OpenNLPDocumentCategorizerTrain
Synopsis
Train a document categorizer using the OpenNLP library.
This module is experimental.
Description
OpenNLPDocumentCategorizerTrain trains a document categorizer using the OpenNLP library. The documents and their class are specified by documents and categoryFeature . The classifier algorithm uses the document content specified by tokens and form .
By default the features are BOW but can be deactivated with bagOfWords . Additionally nGrams can be set to add n-gram features.

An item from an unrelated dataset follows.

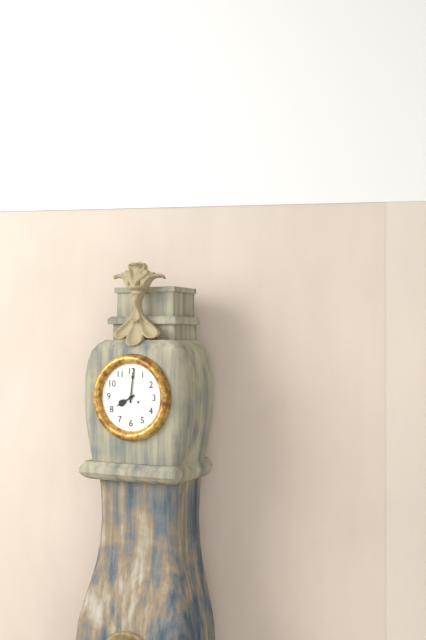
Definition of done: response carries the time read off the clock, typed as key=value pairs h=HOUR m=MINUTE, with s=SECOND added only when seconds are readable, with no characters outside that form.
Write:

The classifier is stored in model . This file can be used by OpenNLPDocumentCategorizer .
Snippet
<opennlpdocumentcategorizertrain class="OpenNLPDocumentCategorizerTrain">
<categoryFeature></categoryFeature>
<language></language>
<model></model>
</opennlpdocumentcategorizertrain>
Mandatory parameters
categoryFeature
Feature where the category is read.
language
Language of the documents (ISO 639-1 two-letter code).
model
File where to store the classifier.
Optional parameters
classWeights
Weight of samples of each class. This parameter is useful to compensate unbalanced training sets. The default weight is 1.
nGrams
Maximum size of n-gram features (minimum is 2). If not set, then do not use n-gram features.
algorithm
Categorization algorithm. Must be one of:
- naive-bayes , nb
- generalized-iterative-scaling , gis
- perceptron
- quasi-newton , qn , l-bfgs , lbfgs , bfgs
bagOfWords
Either to generate single-word features.
documents
Elements to classify. This expression is evaluated from the corpus.
form
Form of the token. This expression is evaluated as a string from the token.
iterations
Number of learning iterations.
tokens
Tokens of the elements to classify. This expression is evaluated as a list of elements from the element to classify.